Diane Ravitch, an editor of over 40 books and the author of over 400 articles and reviews for scholarly publications, graduated from Wellesley with a degree in political science. She began her career as an editorial assistant for the New Leader magazine, a journal dedicated to democratic ideas. She obtained her Ph.D. in the history of American education from the Columbia University Graduate School of Arts and Sciences in 1975.
Ravich has lectured on democracy and civic education throughout the world, and she has written several books and articles about the history of education in America. Her first published book was her dissertation, “The Great School Wars: New York City, 1805-1973.” In 1986, she was awarded the Henry Moe Prize in the humanities from the American Philosophical Society. She was also designated an “honorary citizen of California” for her contributions to the state’s history and human rights curricula.
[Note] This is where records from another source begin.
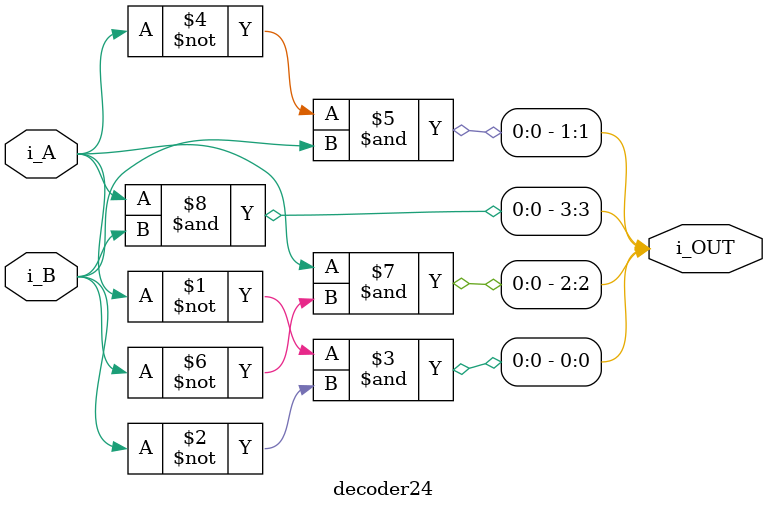
<source format=v>
module decoder24(
    input wire          i_A,
    input wire          i_B,
    output wire [3:0]   i_OUT
);

assign i_OUT[0] = ~i_A & ~i_B;
assign i_OUT[1] = ~i_A & i_B;
assign i_OUT[2] = i_A & ~i_B;
assign i_OUT[3] = i_A & i_B;

endmodule
</source>
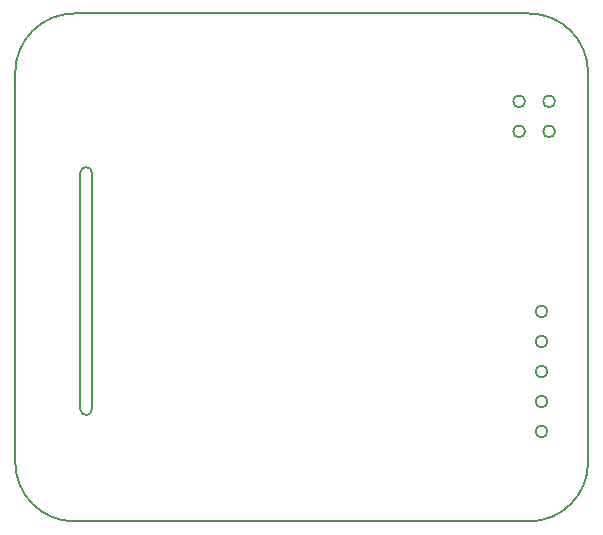
<source format=gbr>
G04 #@! TF.GenerationSoftware,KiCad,Pcbnew,5.0.2-bee76a0~70~ubuntu18.04.1*
G04 #@! TF.CreationDate,2019-04-08T17:38:34+02:00*
G04 #@! TF.ProjectId,anotterwatch,616e6f74-7465-4727-9761-7463682e6b69,rev?*
G04 #@! TF.SameCoordinates,Original*
G04 #@! TF.FileFunction,Profile,NP*
%FSLAX46Y46*%
G04 Gerber Fmt 4.6, Leading zero omitted, Abs format (unit mm)*
G04 Created by KiCad (PCBNEW 5.0.2-bee76a0~70~ubuntu18.04.1) date Mo 08 Apr 2019 17:38:34 CEST*
%MOMM*%
%LPD*%
G01*
G04 APERTURE LIST*
%ADD10C,0.150000*%
G04 APERTURE END LIST*
D10*
X84500000Y-102000000D02*
G75*
G02X83500000Y-102000000I-500000J0D01*
G01*
X83500000Y-82000000D02*
G75*
G02X84500000Y-82000000I500000J0D01*
G01*
X84500000Y-82000000D02*
X84500000Y-102000000D01*
X121152400Y-75946000D02*
G75*
G03X121152400Y-75946000I-500000J0D01*
G01*
X121160400Y-78486000D02*
G75*
G03X121160400Y-78486000I-500000J0D01*
G01*
X123692400Y-75946000D02*
G75*
G03X123692400Y-75946000I-500000J0D01*
G01*
X123700400Y-78486000D02*
G75*
G03X123700400Y-78486000I-500000J0D01*
G01*
X123059000Y-96266000D02*
G75*
G03X123059000Y-96266000I-500000J0D01*
G01*
X123059000Y-101346000D02*
G75*
G03X123059000Y-101346000I-500000J0D01*
G01*
X123051000Y-103886000D02*
G75*
G03X123051000Y-103886000I-500000J0D01*
G01*
X123051000Y-93726000D02*
G75*
G03X123051000Y-93726000I-500000J0D01*
G01*
X83500000Y-82000000D02*
X83500000Y-102000000D01*
X123055000Y-98806000D02*
G75*
G03X123055000Y-98806000I-500000J0D01*
G01*
X78000000Y-73500000D02*
G75*
G02X83000000Y-68500000I5000000J0D01*
G01*
X83000000Y-111500000D02*
G75*
G02X78000000Y-106500000I0J5000000D01*
G01*
X126500000Y-106500000D02*
G75*
G02X121500000Y-111500000I-5000000J0D01*
G01*
X121500000Y-68500000D02*
G75*
G02X126500000Y-73500000I0J-5000000D01*
G01*
X78000000Y-106500000D02*
X78000000Y-73500000D01*
X121500000Y-111500000D02*
X83000000Y-111500000D01*
X126500000Y-73500000D02*
X126500000Y-106500000D01*
X83000000Y-68500000D02*
X121500000Y-68500000D01*
M02*

</source>
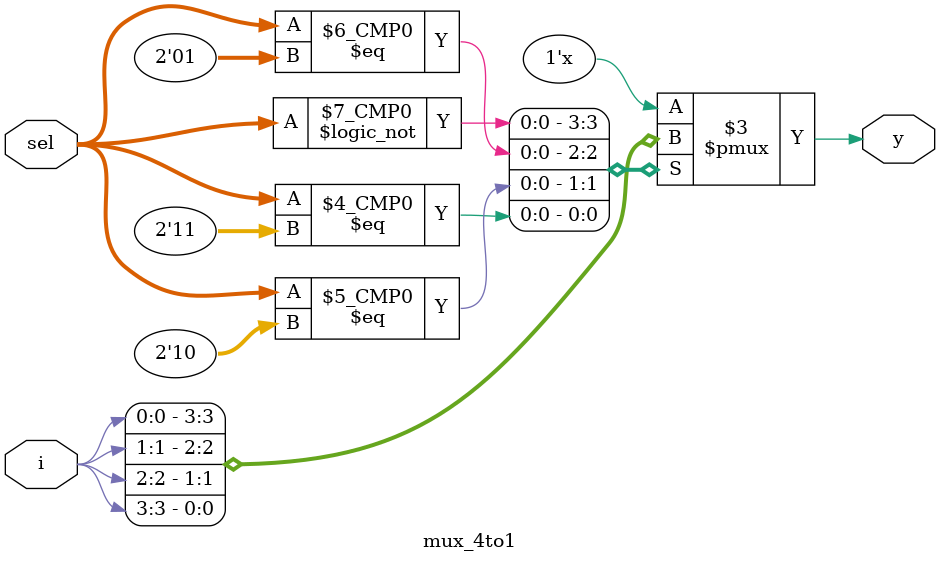
<source format=v>
module mux_4to1 (output reg y,
                input wire [3:0] i,
                input wire [1:0]sel
    
);

initial
    $display("debugging complete!");

always @(*) begin
    
    case (sel)

        2'b00: y=i[0];
        2'b01: y=i[1];
        2'b10: y=i[2];
        2'b11: y=i[3];
        default : y=1'bx; 

    endcase
end

endmodule //mux_4to1
</source>
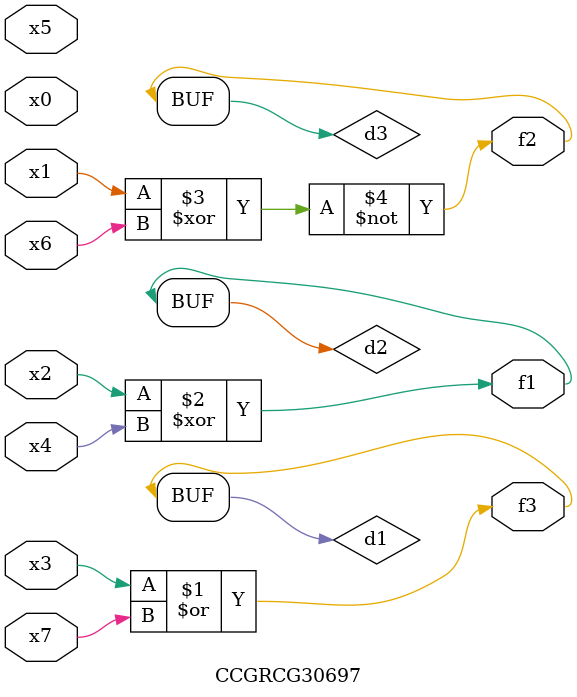
<source format=v>
module CCGRCG30697(
	input x0, x1, x2, x3, x4, x5, x6, x7,
	output f1, f2, f3
);

	wire d1, d2, d3;

	or (d1, x3, x7);
	xor (d2, x2, x4);
	xnor (d3, x1, x6);
	assign f1 = d2;
	assign f2 = d3;
	assign f3 = d1;
endmodule

</source>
In 1991, Ravitch joined the Bush administration as an assistant secretary for educational research and improvement and as a counselor to the U.S. Department of Education. In that role, she led federal efforts to create state and national academic standards. From 1995 to 2005, she held the Brown Chair in Education Studies at the Brookings Institution, and from 1997 to 2004, she was a member of the National Assessment Governing Board.
In 2005, Ravitch was awarded the John Dewey Award for Excellence in Education by the United Federation of Teachers for her efforts “to make a difference in the lives of New York City school children.”
Currently, Diane Ravitch is Research Professor of Education at New York University, and she is a senior fellow at both the Hoover Institution at Stanford University and at the Brookings Institution in Washington, D.C.